I've tried AI image generation myself and was not impressed. It doesn't let me create freely, it limits me and constantly gravitates towards typical patterns seen in training data. As it completely takes over the actual creation process there is no direct control over the small decisions, which wastes time.
Edit: another comment about a different meaning of accessibility: the flood of AI content makes real content less accessible.
Because many other kinds of art require thousands of hours to learn before getting to the level of current AI
The real gate keeper to art isn't the cost of a pencil, it's the opportunity cost of learning how to use it
Some people have creative ideas they cannot realise and tools like AI help them do it. The more people that can realise their creative ideas the better it is for everyone.
There is a fundamental misunderstanding of creating going on here. There's a reason why people always talk about the work/journey/process rather than the end goal. That's what makes someone an artist--not the end result.
Sometimes I feel like HN comments are working so hard to downplay AI that they’ve lost the plot.
It’s more accessible because you can accomplish amazing storytelling with prompts and a nominal amount of credits instead of spending years learning and honing the art.
Is it at the same level as a professional? No, but it’s more than good enough for someone who wants to tell a story.
Claiming that computer access is too high of a bar is really weird given that computers and phones (which can also operate these sites) are ubiquitous.
> Edit: another comment about a different meaning of accessibility: the flood of AI content makes real content less accessible.
No it does not. Not any more than another person signing up for YouTube makes any one channel less “accessible”. Everyone can still access the content the same.

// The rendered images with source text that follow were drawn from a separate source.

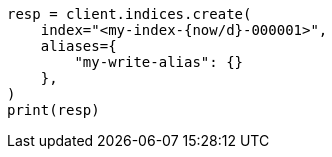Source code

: // This file is autogenerated, DO NOT EDIT
// indices/rollover-index.asciidoc:380

[source, python]
----
resp = client.indices.create(
    index="<my-index-{now/d}-000001>",
    aliases={
        "my-write-alias": {}
    },
)
print(resp)
----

https://www.youtube.com/@NeuralViz
It would have cost millions. Now one person can do it with a laptop and a few hundred dollars of credits a month.
AI is 100% making filmmaking more accessible to creative people who otherwise would never have access to the kind of funding and networks required to realise their visions.
None of the videos I've clicked on required AI for the content to be good, and some of the randomness has no real reason to be there.
Also, they're painfully unoriginal. They're just grabbing bits that The Onion or shows like Rick & Morty have been doing and putting a revolting AI twist to it. It screams to me of 0 effort slop made for the sole purpose of generating money from morons with no creativity clicking on it and being bemused for 10 seconds
Accessibility -- and I don't mean this in the sense particular to disability -- is highly personal; its not so much that it is more accessible, as that it is differentlly-accessible.
> I've tried AI image generation myself and was not impressed. It doesn't let me create freely, it limits me and constantly gravitates towards typical patterns seen in training data. As it completely takes over the actual creation process there is no direct control over the small decisions, which wastes time.
No offense, but you've only tried the most basic form of AI image generation -- probably something like pure text-to-image -- if that's what you are finding. Sure, that's definitiely what the median person doing AI image gen does, dumping a prompt in ChatGPT or Midjourney or whatever. But its not all that AI image generation offers. You can have as much or as little control of the small (and large) decisions as you want when using AI image generation.
Other disapproval comes from different emotional places: a retreading of ludditism borne out of job insecurity, criticism of a dystopia where we've automated away the creative experience of being human but kept the grim work, or perceptions of theft or plagiarism.
Whether AI has worked well for you isn't just irrelevant, but contrarian in the face of clear and present value to a lot of people. You can be disgusted with it but you can't claim it isn't there.
I have seen what 99% of people are doing with this "clear and present value". Turns out when you give people a button to print dopamine they probably aren't going to create the next Mona Lisa, they're just going to press the button more. Even with AI, creating compelling art is still a skill that needs to be learned, and it's still hard. And why would they learn a skill when they just decided against learning a skill? Incentives matter, and here the incentives massively favor quantity over quality.
> Whether AI has worked well for you isn't just irrelevant
My point was that it's creatively restrictive, and that current models tend to actively steer away from creative outputs. But if you want to limit yourself to what corporations training the models and providing the cloud services deem acceptable, go ahead.
Gatekeeping commonly means excluding others from a group, a label, or an identity. That’s what they’re referring to.